## Document
=======
What are the most important lessons you have learned from your experience between Brazilian and US circuits?

No matter where you are in the world, I believe that people want to feel your true self as an artist. There’s a lack of artists that can walk the walk I guess, because becoming some king of social media celebrity nowadays seems like a big deal for some of them and the music is just a prop that goes along with that lifestyle. I have learned that if you are a musician, music comes first and when the light go off, it’s the only thing that still matters.

What is the impact of Rock music and culture on the racial, political and socio-cultural implications?                                 EDI ROQUE / PHOTO BY MATHEW TUCCIARONI

Unfortunately, I feel like rock music is becoming too much of a cliché and has lost his primal purpose. There’s always the good and the bad, but I don’t see a movement of any kind anymore. I think that some underground/alternative bands are more aware and engaged with our issues as a society and politics than the rock guys. Again, I’m not judging the rock scene (if there’s any) but at least here in L.A. it’s more about getting some sort of superficial attraction from the audience than trying to spread some kind of message or awareness. Having the artist as the “antennae of race” is getting more and more a distant memory.
=======
## Excerpted data
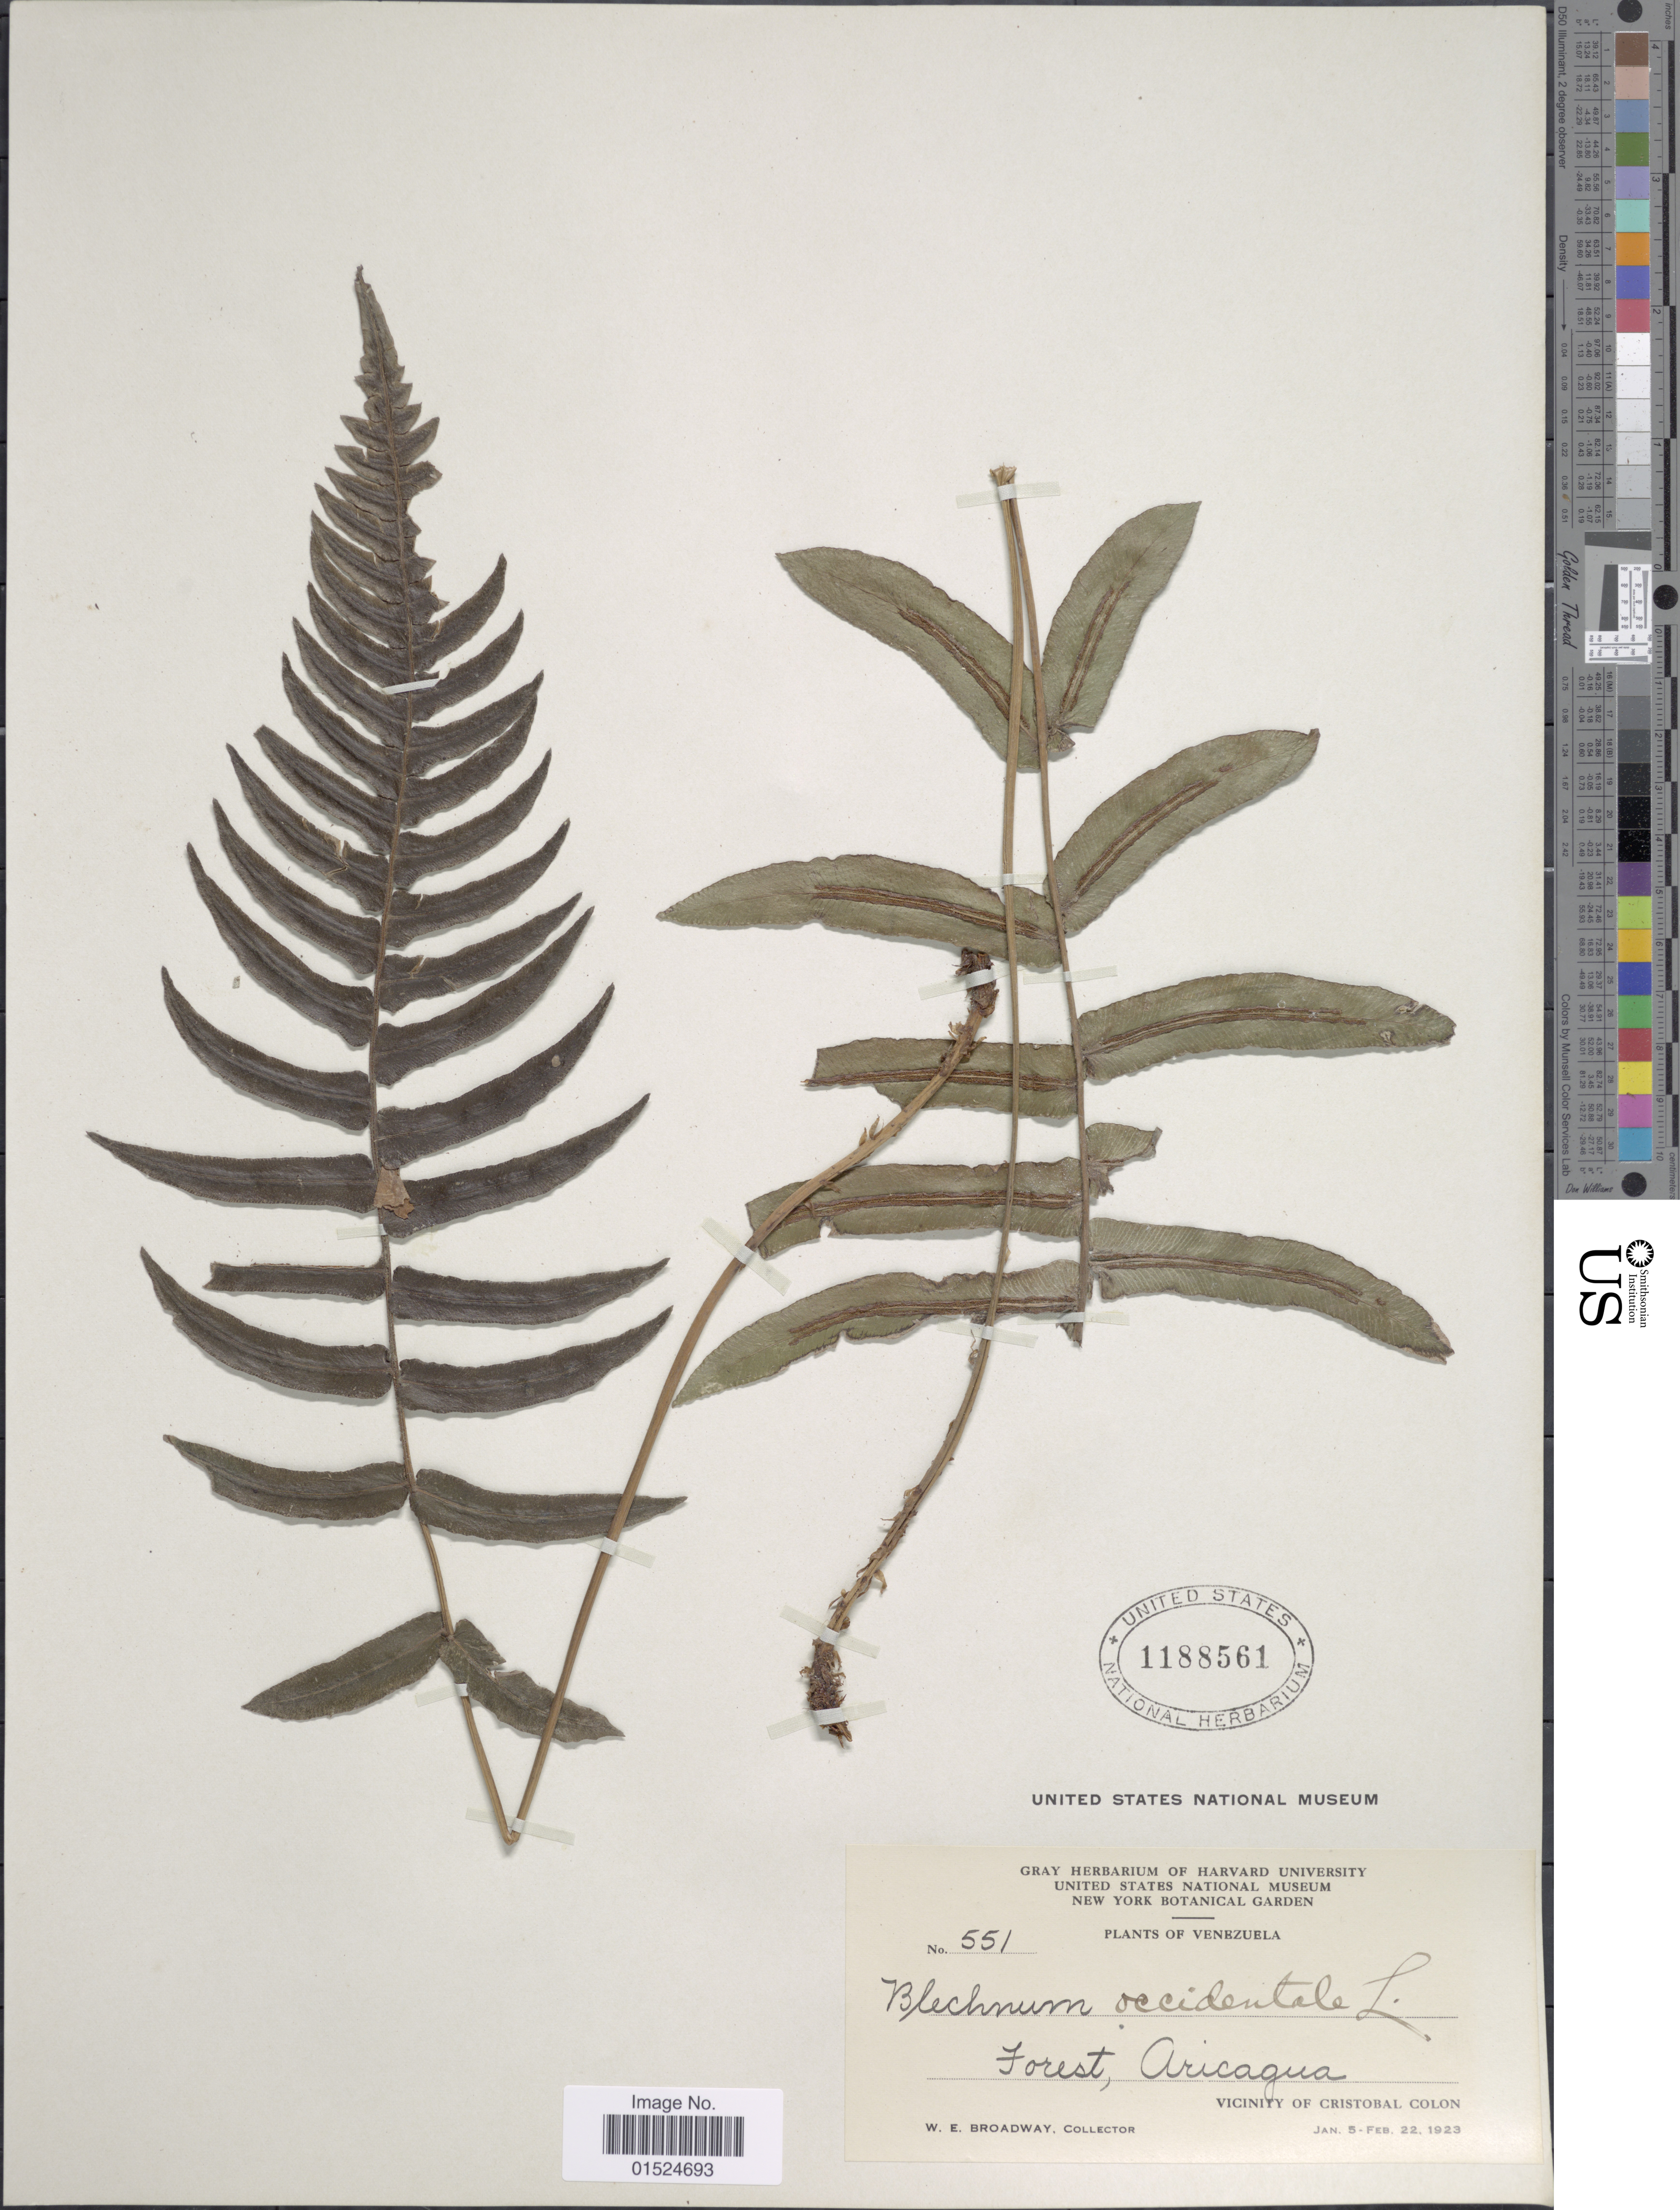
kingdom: Plantae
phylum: Tracheophyta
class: Polypodiopsida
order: Polypodiales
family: Blechnaceae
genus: Blechnum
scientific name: Blechnum falciculatum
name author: C. Presl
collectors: W. E. Broadway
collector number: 551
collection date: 1923-01-05/1923-02-22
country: Venezuela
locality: Aricagua, Vicinity of Cristobal Colon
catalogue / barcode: US 1188561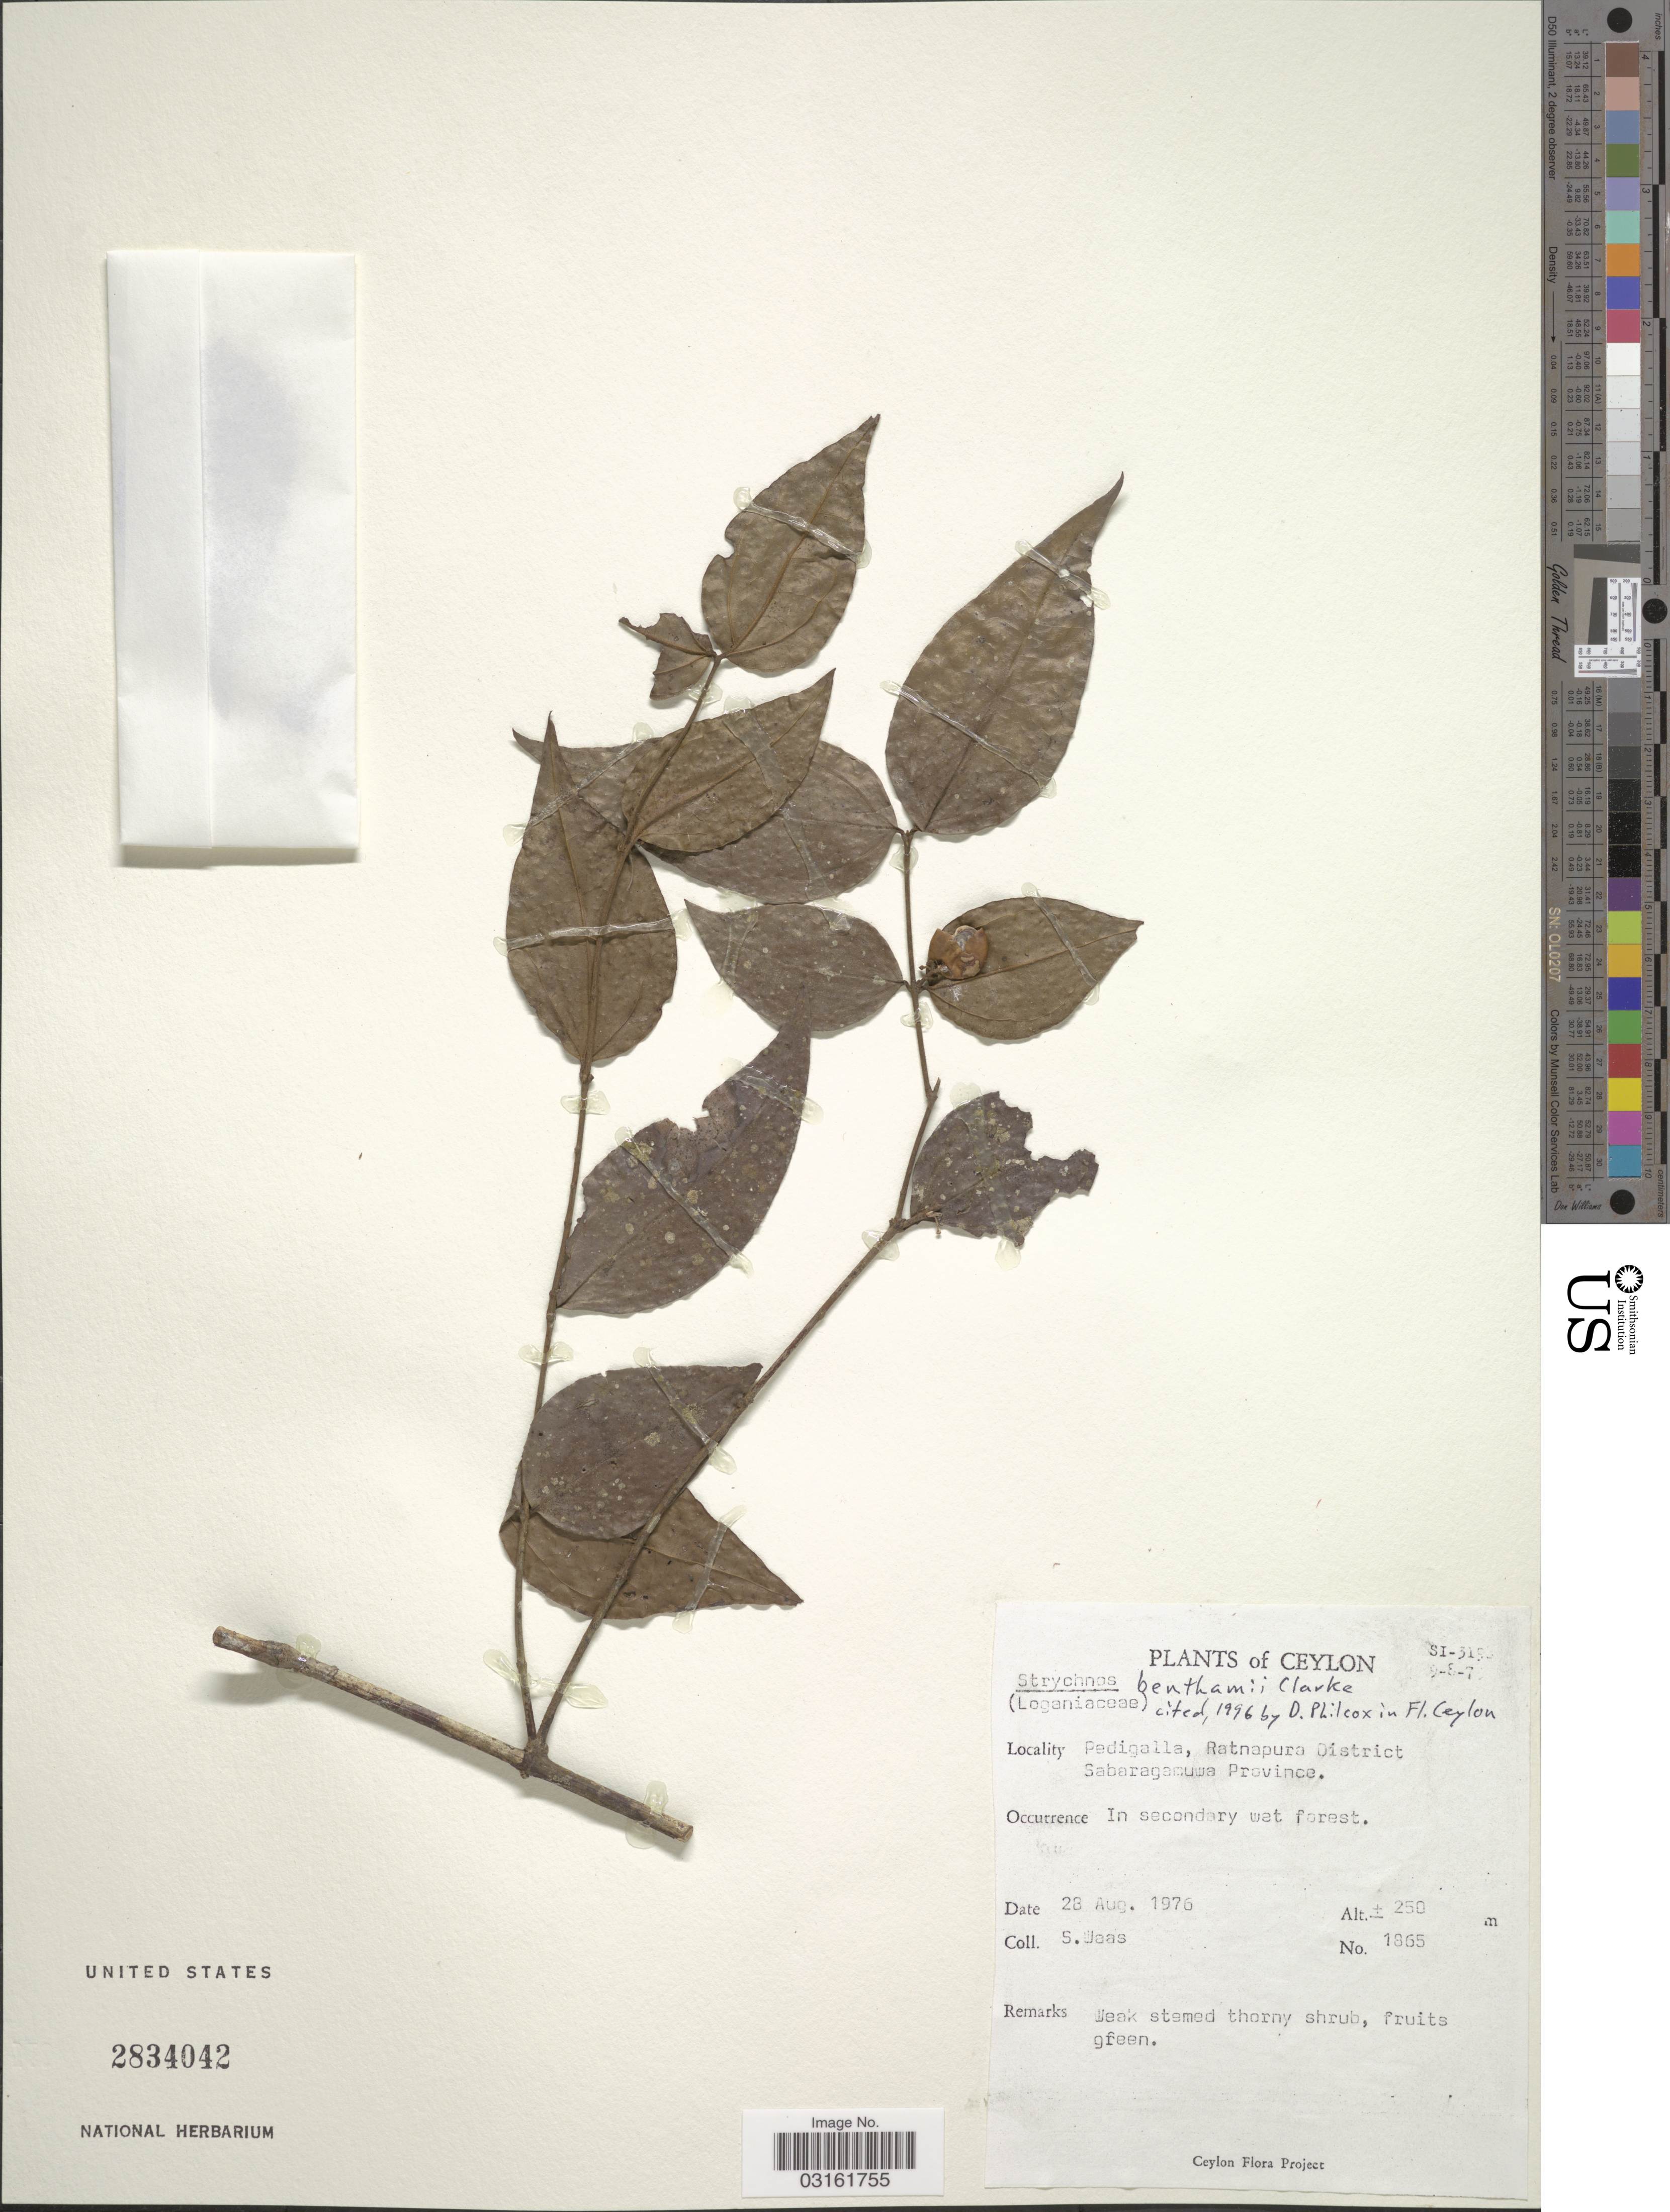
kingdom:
=======
## Work to do
Continue the interview on rock music and music careers, picking up right after its final sentence. The listing is separate material with no connection to the interview.

## Task output
Let’s take a trip with a time machine, so where and why would you really want to go for a whole day?

October 23rd, 1966 at De Lane Lea Studios, in London. That’s the day Jimi Hendrix started recording his first album, and to me, it’s where the modern guitar started. Jimi himself is the guy who wrote that book. One hundred years from now people will still listen to that album (on any kind of crap device that people by then will be using to listen to music).